The barrier is a membrane that separates blood from the brain and central nervous system fluids. It prevents bacteria and other invaders from reaching the brain. But it allows beneficial substances such as water, certain gases and molecules to reach the brain, along with glucose and amino acids that are critical to nerve cell functioning.

One of the challenges of treating neurological diseases is creating a therapy that get past the blood-brain barrier.

Denali will direct the partners’ therapy development efforts and cover any costs that lead to Investigational New Drug filings for the treatments. A company must make such filings before it can begin the clinical trial process that leads to the drugs’ approval.

Takeda has an option to join in the therapy development efforts and work with Denali to market them. The option includes taking part in the therapies’ clinical trials program. If Takeda exercises the option, it will share development and trials costs with Denali.

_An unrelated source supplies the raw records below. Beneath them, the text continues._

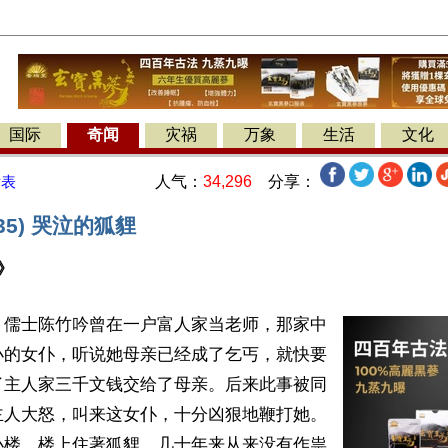
国际
奇闻
灾祸
万象
生活
文化
人气：
34,296
分享：
发表
35) 哭泣的狐貍
》
】儒士陈竹吟曾在一户富人家当老师，那家中
小的女仆，听说她母亲已经成了乞丐，就快要
了主人家三千文钱交给了母亲。后来此事被同
主人大怒，叫来这女仆，十分凶狠地鞭打她。
小楼，楼上住著狐貍，几十年来从来没有作祟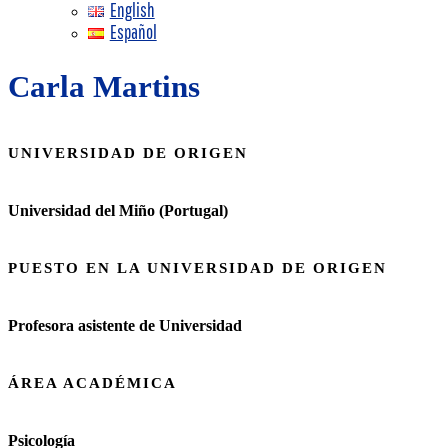
English
Español
Carla Martins
UNIVERSIDAD DE ORIGEN
Universidad del Miño (Portugal)
PUESTO EN LA UNIVERSIDAD DE ORIGEN
Profesora asistente de Universidad
ÁREA ACADÉMICA
Psicología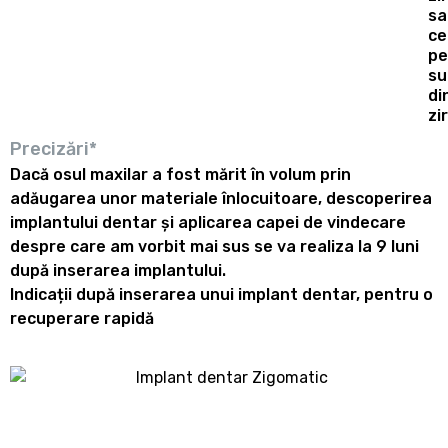
sa
ce
pe
su
di
zi
Precizări*
Dacă osul maxilar a fost mărit în volum prin
adăugarea unor materiale înlocuitoare, descoperirea
implantului dentar și aplicarea capei de vindecare
despre care am vorbit mai sus se va realiza la 9 luni
după inserarea implantului.
Indicații după inserarea unui implant dentar, pentru o
recuperare rapidă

The partners will work together on marketing any therapies they develop in the United States and China. Takeda will have the right to commercialize treatments in all other markets worldwide.

Denali will receive a $150 million up-front payment from Takeda in cash and its partner’s  purchase of Denali stock. In addition, Denali will be eligible for development and commercial milestone payments as a therapy advances toward approval.

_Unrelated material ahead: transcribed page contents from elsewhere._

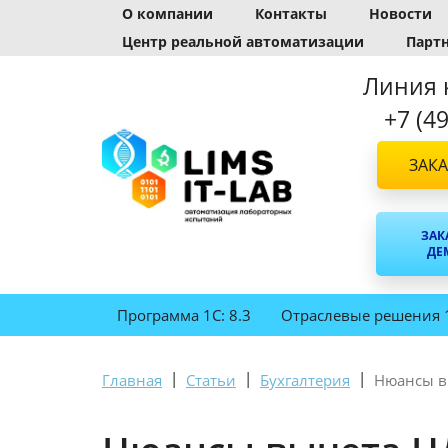
О компании
Контакты
Новости
Центр реальной автоматизации
Парт
Линия 
+7 (4
ЗАКА
ЗАК
ДЕ
Программа 1С: 8.3
Отраслевые решения 
|
|
|
Главная
Статьи
Бухгалтерия
Нюансы в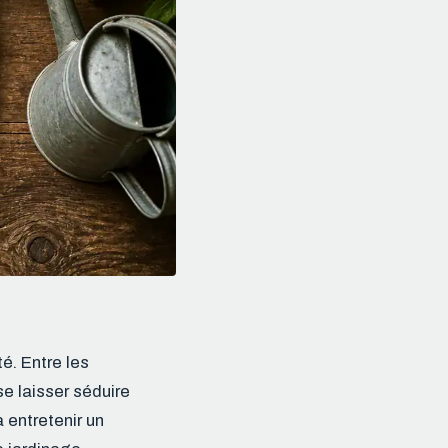
é. Entre les
se laisser séduire
à entretenir un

“We are excited to partner with the Denali team, whose innovative technology is uniquely poised to deliver the next generation of antibody therapeutics for patients,” Emiliangelo Ratti, head of Takeda’s neuroscience therapy program, said in a press release.

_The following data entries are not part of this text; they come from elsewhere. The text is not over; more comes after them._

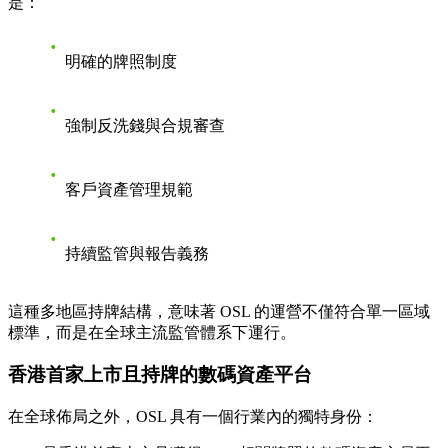
是：
明確的牌照制度
強制反洗錢與合規審查
客戶資產管理規範
持續監管與報告義務
這種多地區持牌結構，意味著 OSL 的運營不僅符合單一區域
標準，而是在全球主流監管體系下運行。
香港首家上市且持牌的數碼資產平台
在全球佈局之外，OSL 具有一個行業內的獨特身份：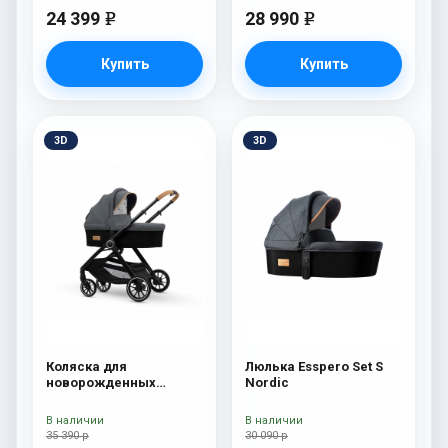
24 399
28 990
e
e
Купить
Купить
3D
3D
Коляска для
Люлька Esspero Set S
новорожденных
Nordic
Esspero Traveler Nordic
В наличии
В наличии
35 390 р
30 090 р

“We are impressed with Takeda’s commitment to developing treatments for difficult-to-treat neurodegenerative diseases and look forward to partnering with them to bring medicines to patients,” said Dr. Ryan Watts, Denali’s chief executive officer.

In April 2017, Takeda pumped $15 million into an Aquinnah Pharmaceuticals initiative to move potential treatments for Alzheimer’s, amyotrophic lateral sclerosis and other neurodegenerative diseases to the clinical-trial stage.

The treatments target complex structures of proteins and RNA molecules called stress granules. In healthy people, the granules are involved in cell repair. But in neurodegenerative diseases, they accumulate in tissue, contributing to the development and progression of the disorders.